Melatonin is extremely important to our wellbeing and it helps to calm the brain and counters the stress hormone cortisol. It usually begins producing around 9 pm and makes you feel more chilled out and relaxed as it prepares you for sleep. For ideal sleep, melatonin levels should rise and cortisol levels should lower until daylight when the pineal gland becomes inactive again, and waking cortisol is produced.
However, sleep may be prevented or interrupted if you’re exposed to bright light at night and the release of melatonin is inhibited, if you’re in a noisy environment which causes cortisol to elevate or if you’ve eaten a heavy meal and your digestion is actively working to process it.
The good news is that by making some more small changes you can improve your sleeping story:
7 Simple Sleep Tips
- Have your last meal at least three hours before bed and don’t snack. My functional medicine mentor says this one surprises many people as they don’t realise the digestive process can impact sleep. If you have insomnia this could be your secret weapon.
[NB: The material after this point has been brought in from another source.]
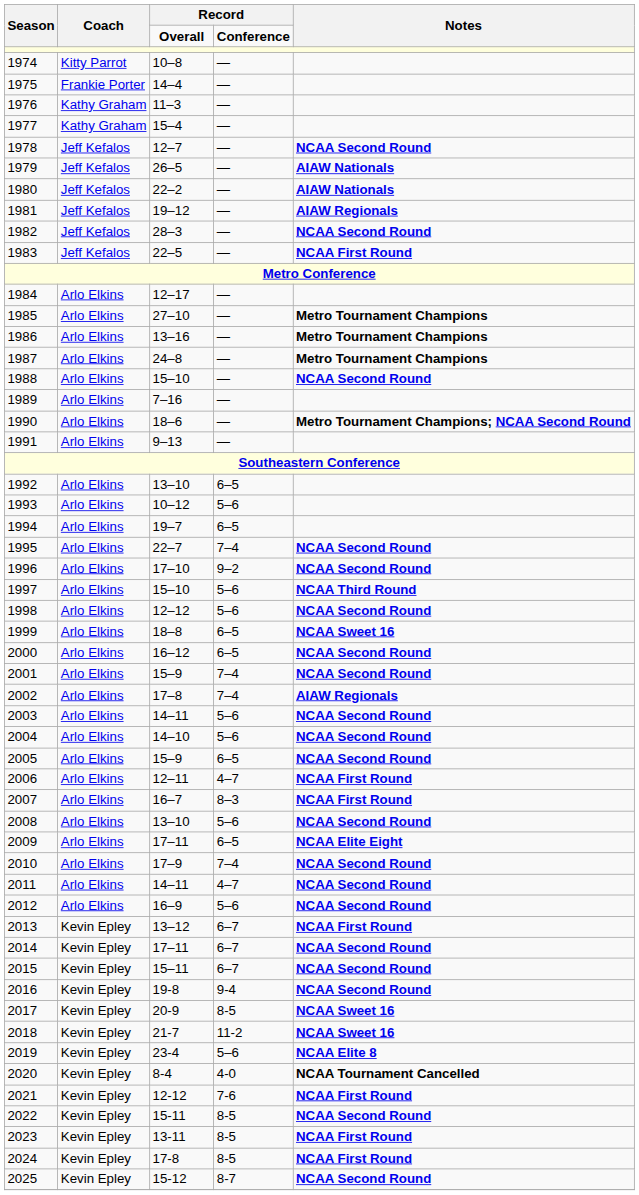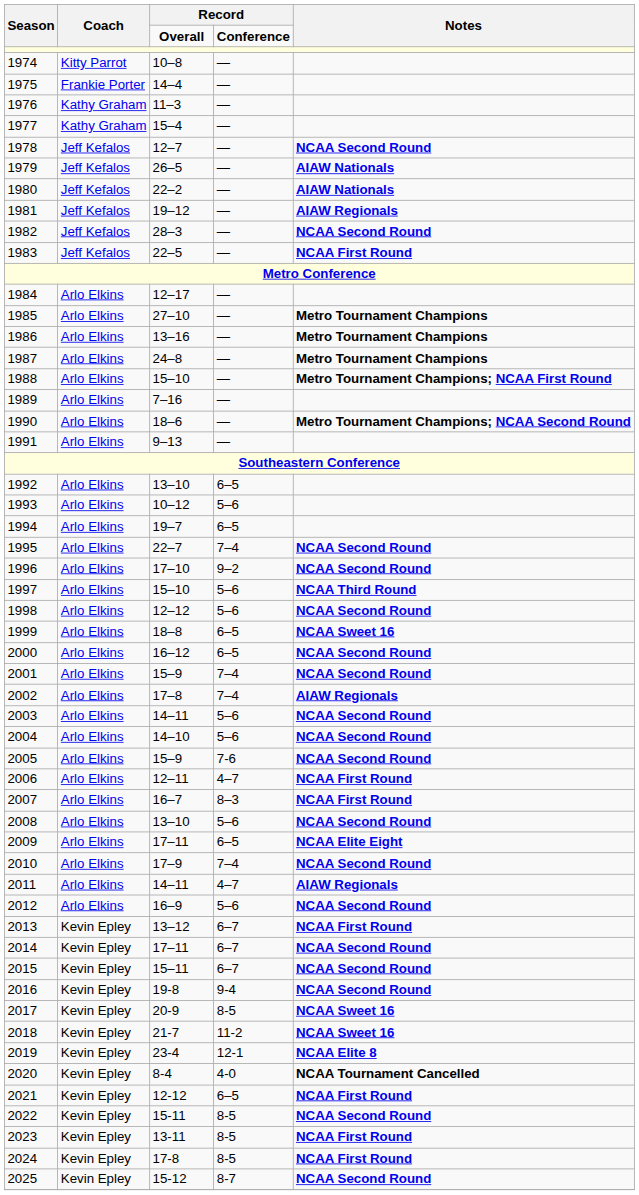1988 | Notes: NCAA Second Round -> Metro Tournament Champions; NCAA First Round
2005 | column 4: 6–5 -> 7-6
2011 | Notes: NCAA Second Round -> AIAW Regionals
2019 | column 4: 5–6 -> 12-1
2021 | column 4: 7-6 -> 6–5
- Say no to caffeine after 2 pm. This includes coffee and tea (even green tea), cola and chocolate. Caffeine can stay in your system for many hours after you’ve imbibed it.
- Leave your worries behind. If you can, leave the brain work for daylight hours: ban next-day-planning, balancing the budget and talking about difficult things in the evenings.
- Relax. Choose to embrace calm and read a book, take a bath, pat your pet, fold the laundry.
- Ditch the bright lights. Use soft lighting and get off your screens – no texting, no emails, no apps, no TV, no Netflix for 1-2 hours before bed.
- Create calm. Infuse an aromatherapy diffuser with high quality relaxing oils like lavender, neroli, and basil. Clary Sage is an excellent choice for women going through menopause. You can make up blends also.
- Herbal teas like chamomile, lavender, lemon balm, and valerian root help to set the stage for sleep as does an Epsom salts bath. The warm water and the natural magnesium in the Epsom salts are both calming and relaxing. You can boost these qualities by adding a few drops of your relaxing essential oils.